Full-time medical residents should be considered employees and will continue to have to pay Social Security taxes, a Jan. 11 Supreme Court case ruled.
The case, Mayo Foundation v. United States, held that residents must continue to pay the Federal Insurance Contributions Act tax, which funds Social Security, complying with a 2005 decision by the Internal Revenue Service.
The rules were challenged in four federal appeals courts before reaching the Supreme Court, after the IRS issued new rules in 2005 that excluded students working as full-time employees from receiving tax exemptions.
The University has been paying its portion of the FICA taxes for medical residents since the IRS ruling, but if the Supreme Court reversed the ruling, GW could have requested reimbursement of the employer’s portion of the tax. Residents also could have requested reimbursement of their portion of the tax – which is up to 7.65 percent of each resident’s wages, Jennifer Lopez, director of GW’s Tax, Payroll and Benefits Administration Department, said.

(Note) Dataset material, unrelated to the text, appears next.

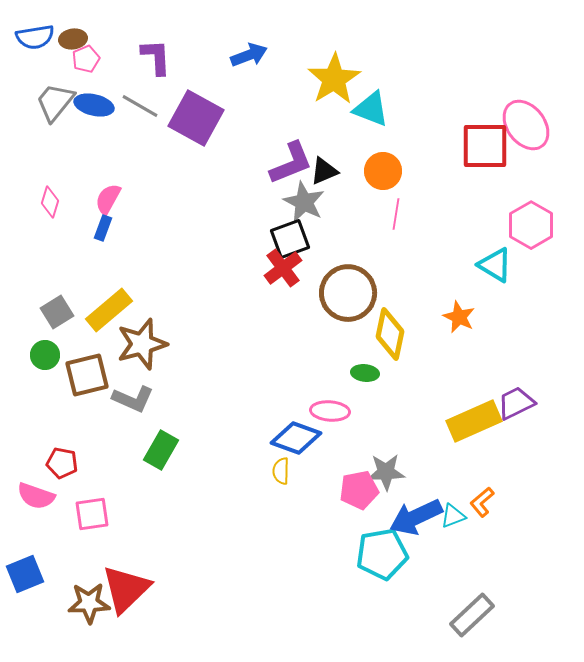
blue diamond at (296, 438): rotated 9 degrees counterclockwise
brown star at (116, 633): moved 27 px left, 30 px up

“GW’s position is that residents should be considered students,” Lopez said, adding that there are about 350 residents at GW who earn between $50,000 to $65,000 yearly.
The FICA tax on the salary is between $3,825 and $4,972.50 annually.
Lopez said the ruling will not affect the duties, responsibilities or expectations the University sets for medical residents.
The Treasury Department concluded that residents “who work long hours, serve as highly skilled professionals, and typically share some or all of the terms of employment of career employees,” should be regarded as full-time employees, Chief Justice John Roberts wrote in the court’s opinion.
Ivy Baer, director and regulatory counsel of the Association of American Medical Colleges, said in an e-mail the AAMC is disappointed with the court’s decision.
“Even though residents may be employees under the tax code, they are still learners in every other sense as they make their way through the training that eventually will enable them to practice medicine independently,” Baer said.